Peut-être assiste-t-on au début d’une autre « bataille contre le Herald », comme l’a déclaré en 1992 feu Jorge Mas Canosa, leader de la Fondation nationale cubano-américaine (FNCA). Le Miami Herald avait alors commis le « péché » d’enquêter sur les connexions entre le narcotrafic et les dirigeants les plus connus des lobbies anti-cubains, et en particulier Jorge Mas Canosa.
Face au danger de voir publier ses liens avec le milieu de la drogue, la FNCA, à partir du 22 janvier 1992, entreprit une énorme campagne de calomnie contre le Herald. Un « comité anti-diffamation » fut constitué, les chefs du journal reçurent des menaces de mort, tandis que les affiches publicitaires étaient froissées et souillées avec des matières fécales.
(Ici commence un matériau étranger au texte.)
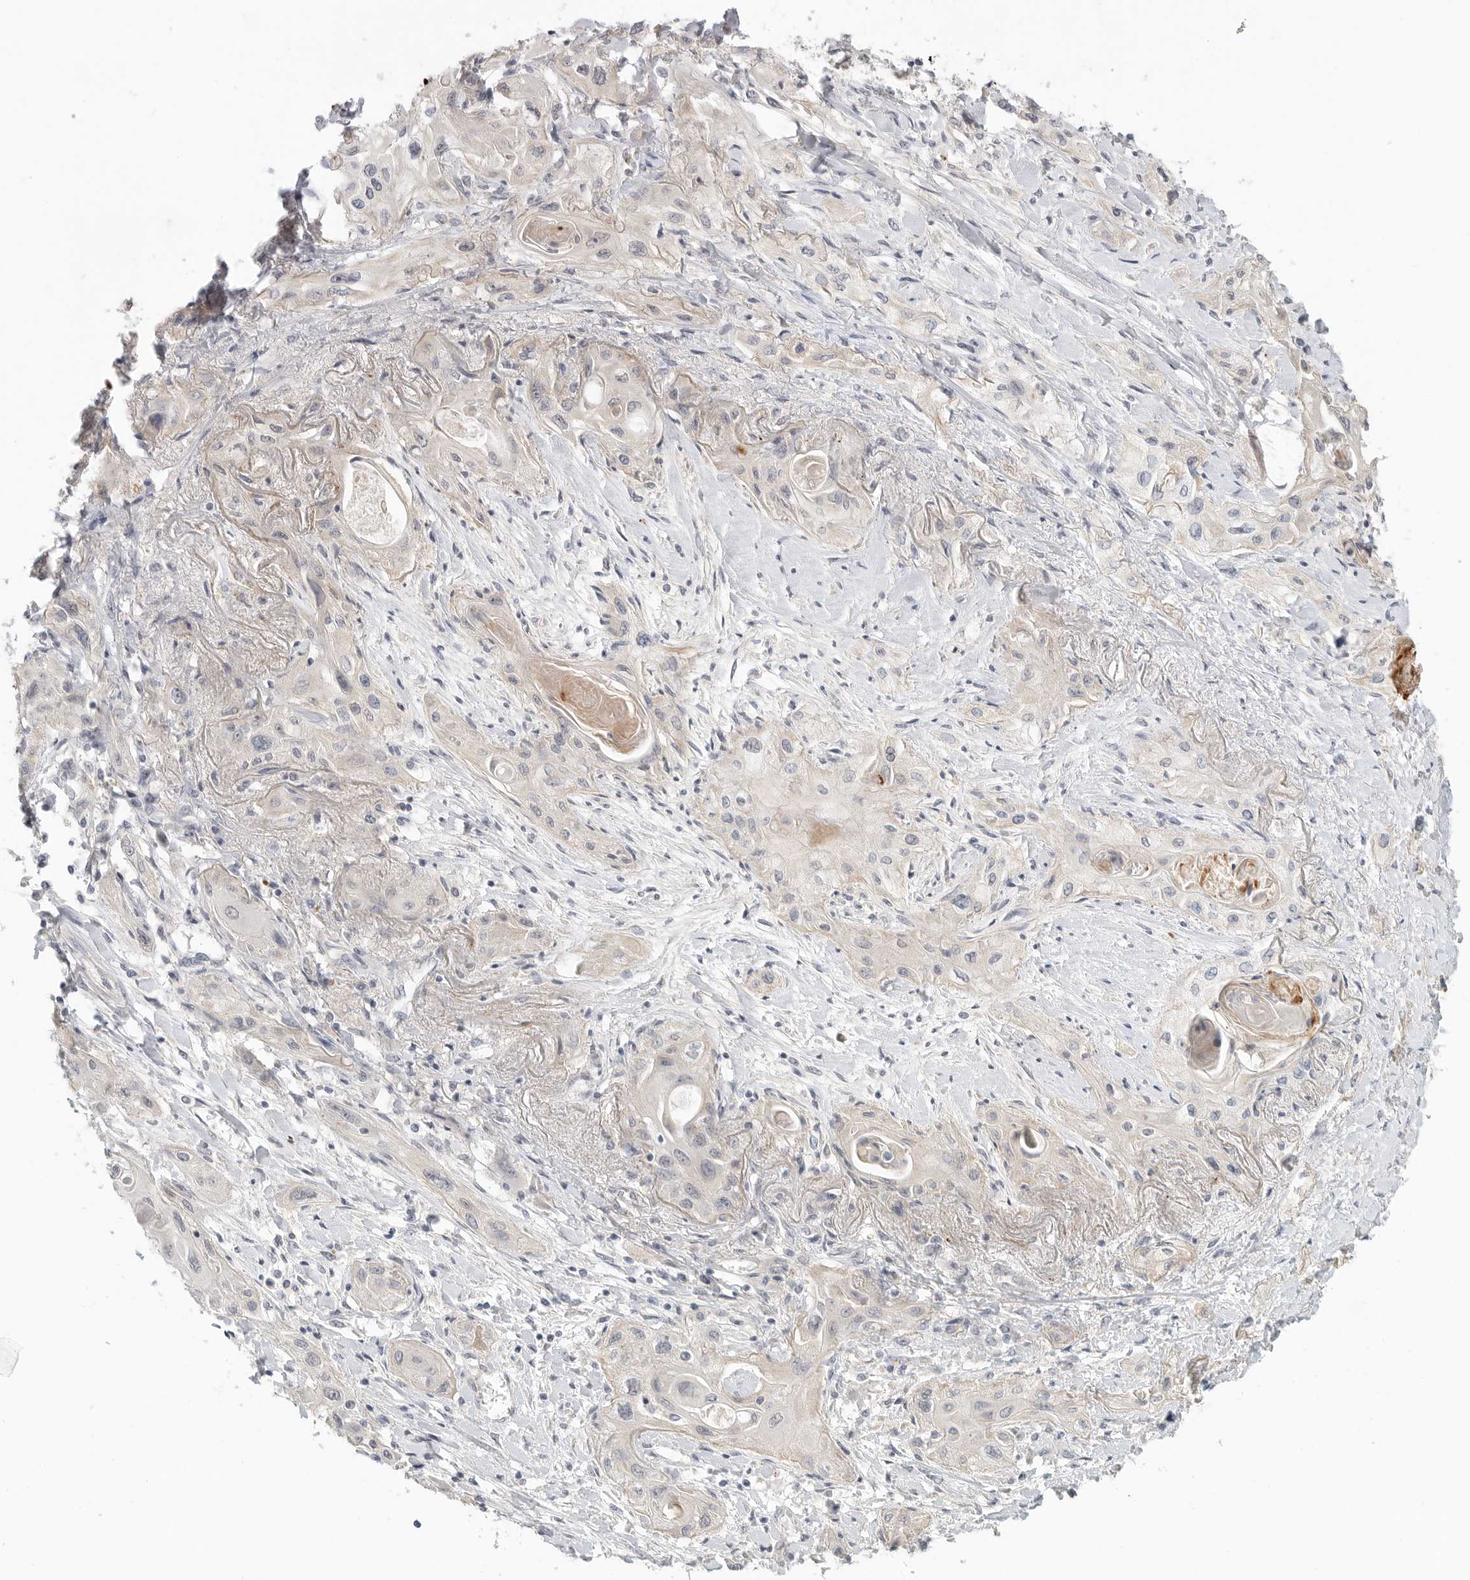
{"staining": {"intensity": "negative", "quantity": "none", "location": "none"}, "tissue": "lung cancer", "cell_type": "Tumor cells", "image_type": "cancer", "snomed": [{"axis": "morphology", "description": "Squamous cell carcinoma, NOS"}, {"axis": "topography", "description": "Lung"}], "caption": "The photomicrograph demonstrates no staining of tumor cells in lung squamous cell carcinoma. Brightfield microscopy of IHC stained with DAB (brown) and hematoxylin (blue), captured at high magnification.", "gene": "HDAC6", "patient": {"sex": "female", "age": 47}}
Le conflit sembla finir avec la parution de la version espagnole du journal, puisque El Nuevo Herald devint un support inconditionnel de l’ultra-droite cubano-américaine. Mais récemment la FNCA a sévèrement critiqué le journal pour avoir publié les accusations faites par José A. Llama, selon lesquelles c’était la fondation qui était derrière les actions terroristes contre Cuba des deux dernières décennies.
À découvert
Indépendamment du chemin que prend ce scandale, le masque d’objectivité que prétendent revêtir les journalistes opposés à Cuba a volé en éclats.
« Qui te paie pour poser cette question ? » a répliqué en juillet dernier Fidel Castro à Juan Manuel Cao, qui lui demandait pourquoi son gouvernement n’avait pas permis à Hilda Molina, médecin dissidente, de sortir de l’île pour visiter son fils en Argentine. « Personne ne m’a payé pour poser des questions : c’est mon travail », répondit-il. Aujourd’hui nous savons tous qu’il mentait.